Monday, February 1, 2010

Lighten Up!

Decanter reports that the world's lightest wine bottle will be on the shelves in UK supermarket Tesco this week. At 300g, the lightweight bottle has nearly 30% less glass than the average Tesco own-label wine bottle, creating less carbon emissions, both in production and in transportation. (Most wine bottles weigh in at 650g but some come in at well over a kilogram!) The 300g bottle has the same impact resistance as Tesco’s standard bottle.

For several years now, Tesco (the world’s third largest retailer) has been pushing its wine suppliers to use lighter-weight bottles. Suppliers listen to big retailers. Wal Mart is renown for “persuading” suppliers to do its bidding, which can work wonders when used in socially responsible causes.

So I have to ask, what is the LCBO doing? After all, they are the world’s largest purchaser of wine and spirits. First stop was the LCBO website, where they do have an “Enviro Report”…from 2007. Time for an enviro update, LCBO folks! There is a video there about alternative packaging. It’s focussed on non-glass alternatives: tetra-paks, PET (polyethylene terephthalate), and aluminium. I guess these alternatives are OK for plonk, but convincing wine producers or consumers that wine belongs in any of them is an uphill battle. So, I asked them, what is the LCBO (and Vintages) doing to encourage its wine and spirit producers to use lighter-weight bottles? Is bottle weight a factor in wines that the LCBO purchases for its stores, on-line exclusives, or Classics Catalogue?

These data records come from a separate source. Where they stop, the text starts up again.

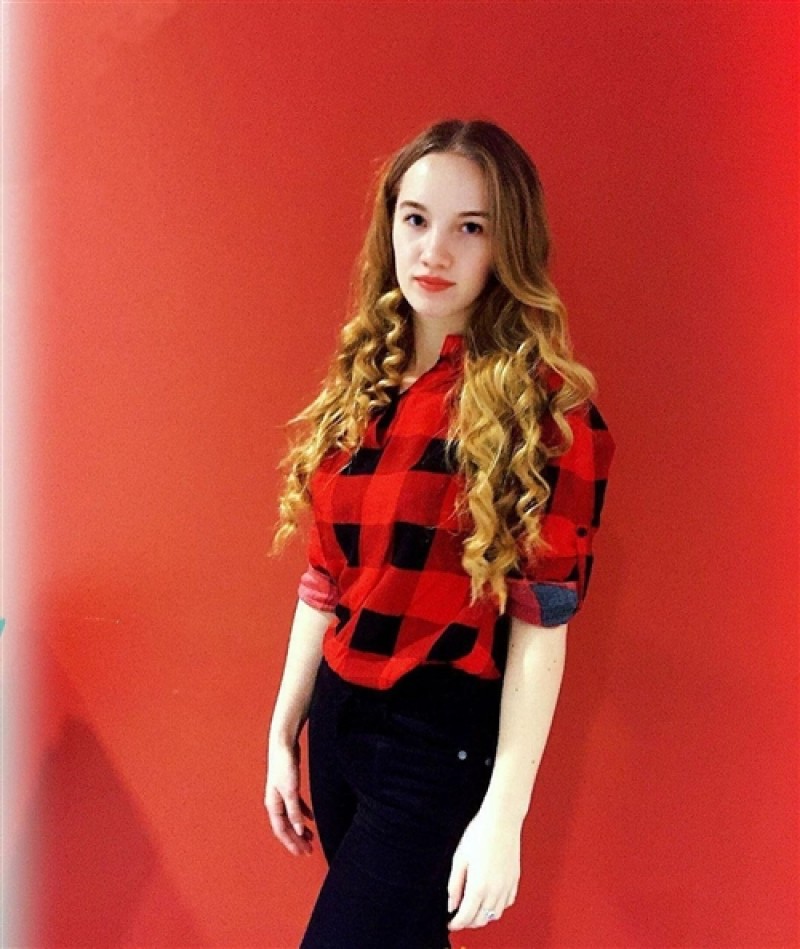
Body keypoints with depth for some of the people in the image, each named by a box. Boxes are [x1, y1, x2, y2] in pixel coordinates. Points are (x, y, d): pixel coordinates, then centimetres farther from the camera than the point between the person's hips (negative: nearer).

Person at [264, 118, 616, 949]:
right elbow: (323, 582, 7)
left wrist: (502, 815, -17)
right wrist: (283, 735, 10)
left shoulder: (543, 410, -13)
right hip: (337, 717, 6)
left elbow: (541, 621, -15)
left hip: (443, 739, -6)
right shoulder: (357, 388, 3)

I received replies from 2 different people at the LCBO. Here’s the first one:
The LCBO is actively seeking to source products that minimize the use of glass in bottles. In its most recent product call notice, Vintages has indicated to agents and suppliers that they are interested in purchasing products bottled in lightweight glass. Within our General Purchase Wines category, priority is also [to] be given to products packaged in lightweight glass. In our General Purchase Spirits and Beers category, agents and suppliers have been advised that special consideration will be given to products in environmentally-friendly packaging.

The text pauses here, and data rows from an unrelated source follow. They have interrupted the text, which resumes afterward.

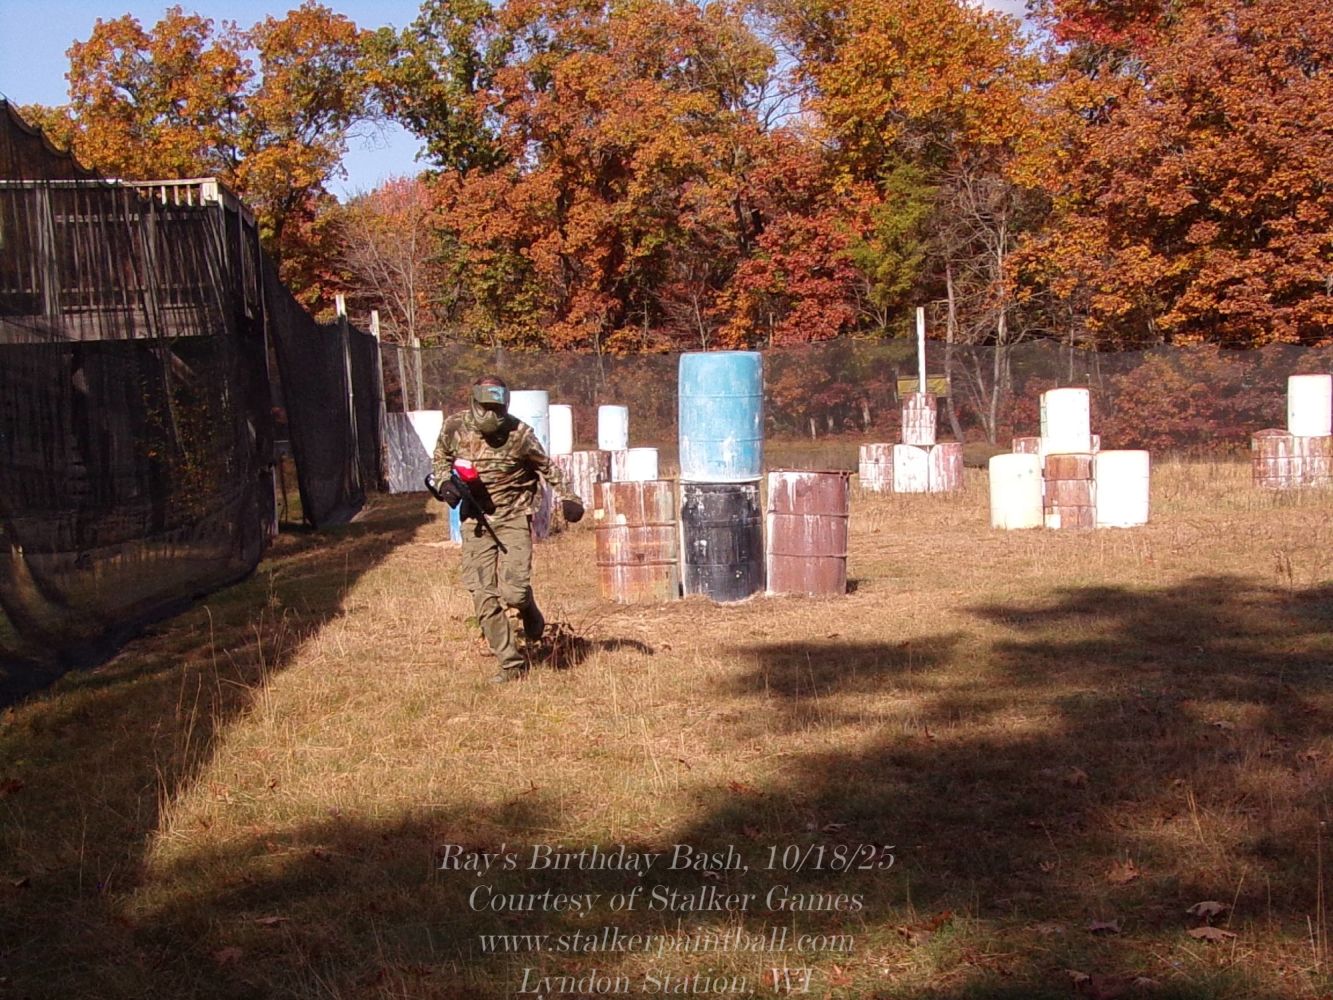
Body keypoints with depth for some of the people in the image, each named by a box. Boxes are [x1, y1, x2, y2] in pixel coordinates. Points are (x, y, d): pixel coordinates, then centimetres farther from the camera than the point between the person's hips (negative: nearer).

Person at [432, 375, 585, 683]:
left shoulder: (520, 434, -13)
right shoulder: (455, 427, -6)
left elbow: (547, 467, 2)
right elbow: (441, 459, 13)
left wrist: (567, 498, 0)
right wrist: (445, 482, -6)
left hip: (513, 517, -3)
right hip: (476, 520, 3)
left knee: (513, 591, -15)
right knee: (483, 596, -5)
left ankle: (530, 614, 24)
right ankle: (511, 664, 5)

Sounds good, if not very assertive.

Ultimately, it’s up to us consumers to put more pressure on the LCBO and Vintages, and on wine producers. Every time you go shopping for wine, make bottle weight a consideration in your purchase. A heavyweight bottle may imply quality to a gullible consumer, but, in fact, you'll rarely find high-end wines in those glass doorstops: they’re just a 3 dressed up as a 9. Leave that Schwarzenegger of a bottle on the shelf; go for the Woody Allen.

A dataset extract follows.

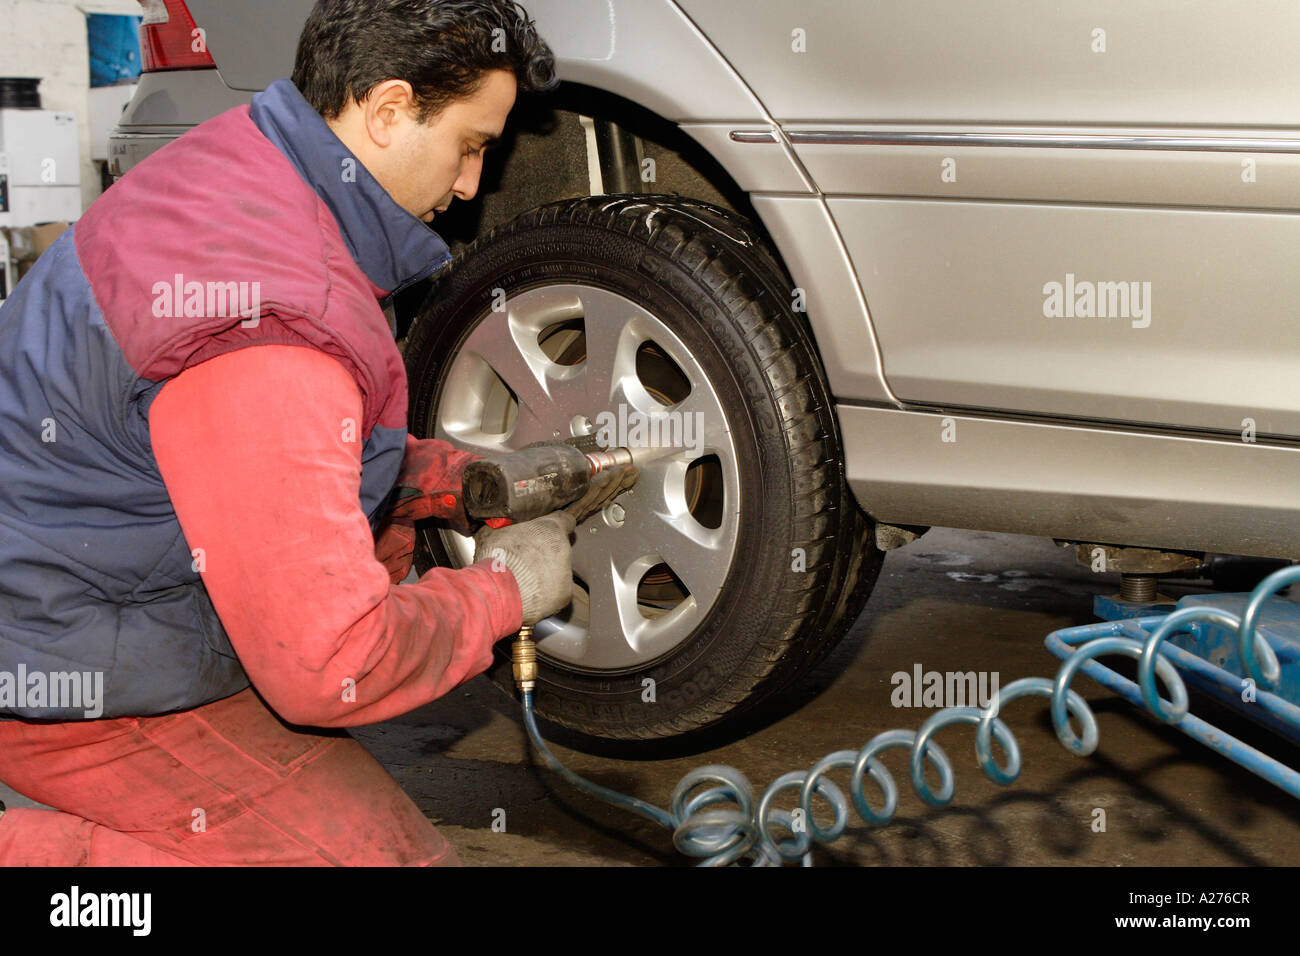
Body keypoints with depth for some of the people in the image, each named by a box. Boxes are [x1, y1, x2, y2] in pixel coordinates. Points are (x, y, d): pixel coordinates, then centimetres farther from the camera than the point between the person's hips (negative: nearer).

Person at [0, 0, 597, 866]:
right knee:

And here’s an idea for the LCBO. Help us consumers make an informed decision. Just like you’re identifying organic wines, why not identify the environmentally responsible choice of lightweight bottles in the store and in the Vintage offerings?

I’ll keep my eye out for wines in lightweight bottles and let you know about them. It’s one more way to reduce our carbon footprint.